- TASK PROMPT -
Report how many lines in the data include "pour", with the number as the only reply.

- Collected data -

===============

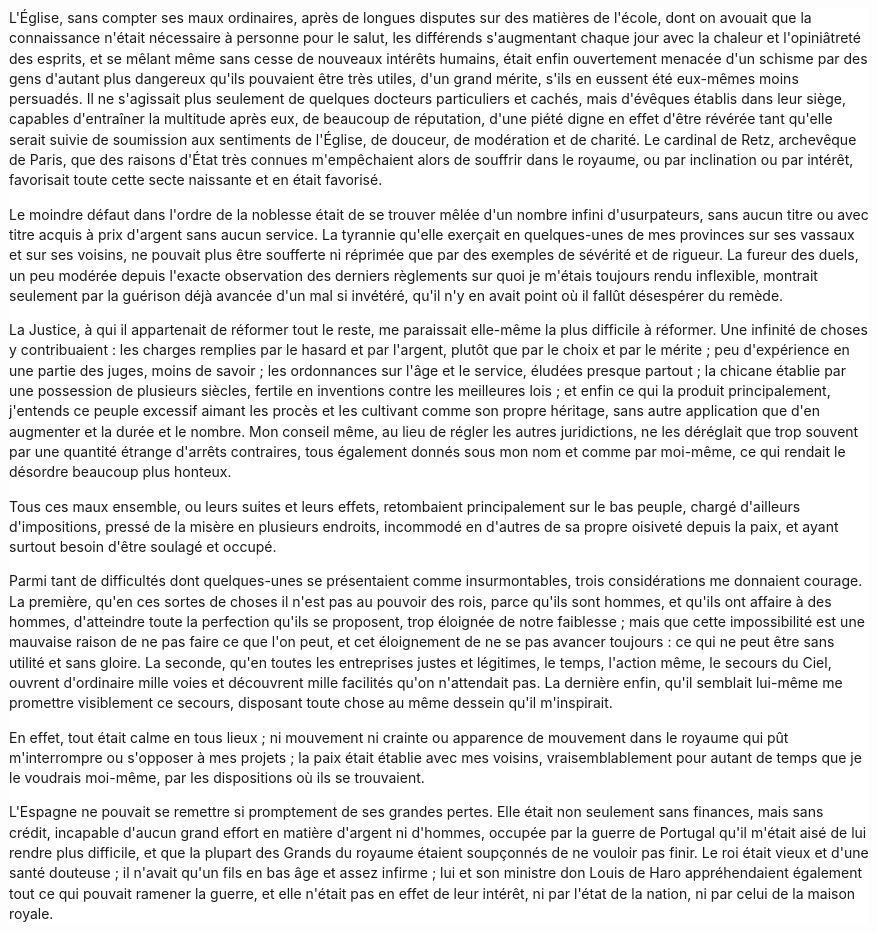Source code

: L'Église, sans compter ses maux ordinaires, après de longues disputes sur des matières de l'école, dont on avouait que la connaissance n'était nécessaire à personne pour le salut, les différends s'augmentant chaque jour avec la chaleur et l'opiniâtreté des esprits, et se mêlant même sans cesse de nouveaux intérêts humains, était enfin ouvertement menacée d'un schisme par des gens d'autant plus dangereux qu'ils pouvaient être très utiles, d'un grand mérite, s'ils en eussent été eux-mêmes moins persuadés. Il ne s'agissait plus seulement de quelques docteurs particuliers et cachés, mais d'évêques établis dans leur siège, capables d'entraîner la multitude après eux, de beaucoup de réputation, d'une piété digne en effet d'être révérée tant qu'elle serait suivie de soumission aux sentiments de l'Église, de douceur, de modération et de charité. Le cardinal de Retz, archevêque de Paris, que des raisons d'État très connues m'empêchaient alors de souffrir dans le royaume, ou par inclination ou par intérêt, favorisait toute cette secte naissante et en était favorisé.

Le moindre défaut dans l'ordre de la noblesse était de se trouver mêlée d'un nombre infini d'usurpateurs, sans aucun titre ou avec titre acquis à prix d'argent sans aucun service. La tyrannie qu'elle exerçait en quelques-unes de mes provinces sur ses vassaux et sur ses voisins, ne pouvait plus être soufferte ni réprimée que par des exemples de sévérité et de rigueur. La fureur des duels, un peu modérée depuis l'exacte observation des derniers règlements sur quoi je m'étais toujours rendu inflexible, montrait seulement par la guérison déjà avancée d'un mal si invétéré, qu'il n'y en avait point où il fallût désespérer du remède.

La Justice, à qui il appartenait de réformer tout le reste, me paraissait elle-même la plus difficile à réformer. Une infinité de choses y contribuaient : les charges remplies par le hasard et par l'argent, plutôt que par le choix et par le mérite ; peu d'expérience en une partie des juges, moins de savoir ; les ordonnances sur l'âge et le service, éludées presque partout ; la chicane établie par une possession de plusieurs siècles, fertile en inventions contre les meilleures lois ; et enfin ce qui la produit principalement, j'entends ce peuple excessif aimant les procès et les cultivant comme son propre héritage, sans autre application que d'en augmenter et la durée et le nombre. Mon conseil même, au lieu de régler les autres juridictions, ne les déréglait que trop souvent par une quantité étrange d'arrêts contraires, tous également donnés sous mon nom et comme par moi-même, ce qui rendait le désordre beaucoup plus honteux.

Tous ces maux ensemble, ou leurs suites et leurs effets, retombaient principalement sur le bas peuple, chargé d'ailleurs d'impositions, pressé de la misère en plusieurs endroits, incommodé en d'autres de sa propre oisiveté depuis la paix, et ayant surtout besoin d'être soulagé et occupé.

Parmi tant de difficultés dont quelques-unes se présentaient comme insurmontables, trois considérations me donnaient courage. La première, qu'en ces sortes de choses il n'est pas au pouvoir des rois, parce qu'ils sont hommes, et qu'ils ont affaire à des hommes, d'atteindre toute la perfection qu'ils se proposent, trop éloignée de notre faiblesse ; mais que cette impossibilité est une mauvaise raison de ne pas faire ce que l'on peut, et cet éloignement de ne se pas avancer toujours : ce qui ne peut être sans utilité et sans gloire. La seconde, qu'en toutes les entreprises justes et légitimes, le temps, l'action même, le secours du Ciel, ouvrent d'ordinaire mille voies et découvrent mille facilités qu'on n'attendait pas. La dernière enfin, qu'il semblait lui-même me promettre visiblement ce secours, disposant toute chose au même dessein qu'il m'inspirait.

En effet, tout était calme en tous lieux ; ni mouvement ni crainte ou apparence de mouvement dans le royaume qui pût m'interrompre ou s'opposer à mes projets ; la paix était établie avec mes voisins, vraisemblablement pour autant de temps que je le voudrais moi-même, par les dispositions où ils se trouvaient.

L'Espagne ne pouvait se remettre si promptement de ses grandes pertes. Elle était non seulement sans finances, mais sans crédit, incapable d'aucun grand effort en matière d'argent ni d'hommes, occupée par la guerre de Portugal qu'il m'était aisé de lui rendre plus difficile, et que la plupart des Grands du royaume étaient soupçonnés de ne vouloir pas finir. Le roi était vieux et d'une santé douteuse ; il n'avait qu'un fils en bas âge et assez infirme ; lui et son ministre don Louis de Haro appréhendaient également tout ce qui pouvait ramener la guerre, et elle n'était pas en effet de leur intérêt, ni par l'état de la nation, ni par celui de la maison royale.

===============

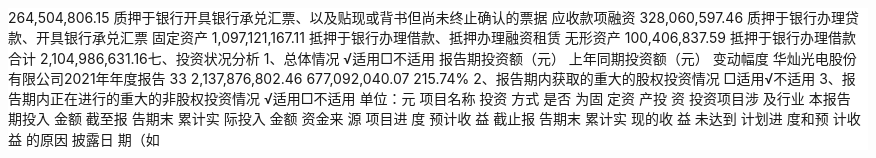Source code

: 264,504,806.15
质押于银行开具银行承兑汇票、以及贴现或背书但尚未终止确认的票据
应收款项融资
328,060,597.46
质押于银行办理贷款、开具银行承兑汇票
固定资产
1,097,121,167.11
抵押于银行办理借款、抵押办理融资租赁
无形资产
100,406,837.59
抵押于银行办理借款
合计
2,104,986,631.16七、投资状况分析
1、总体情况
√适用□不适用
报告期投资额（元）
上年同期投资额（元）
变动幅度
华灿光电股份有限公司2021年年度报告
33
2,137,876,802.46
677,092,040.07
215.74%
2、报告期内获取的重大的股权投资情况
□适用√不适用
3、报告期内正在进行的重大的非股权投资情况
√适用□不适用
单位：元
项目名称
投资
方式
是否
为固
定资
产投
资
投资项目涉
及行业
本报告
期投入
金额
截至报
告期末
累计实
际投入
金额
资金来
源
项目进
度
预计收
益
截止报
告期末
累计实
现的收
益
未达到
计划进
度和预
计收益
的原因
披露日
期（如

===============

- ANSWER FOR THE TASK -
2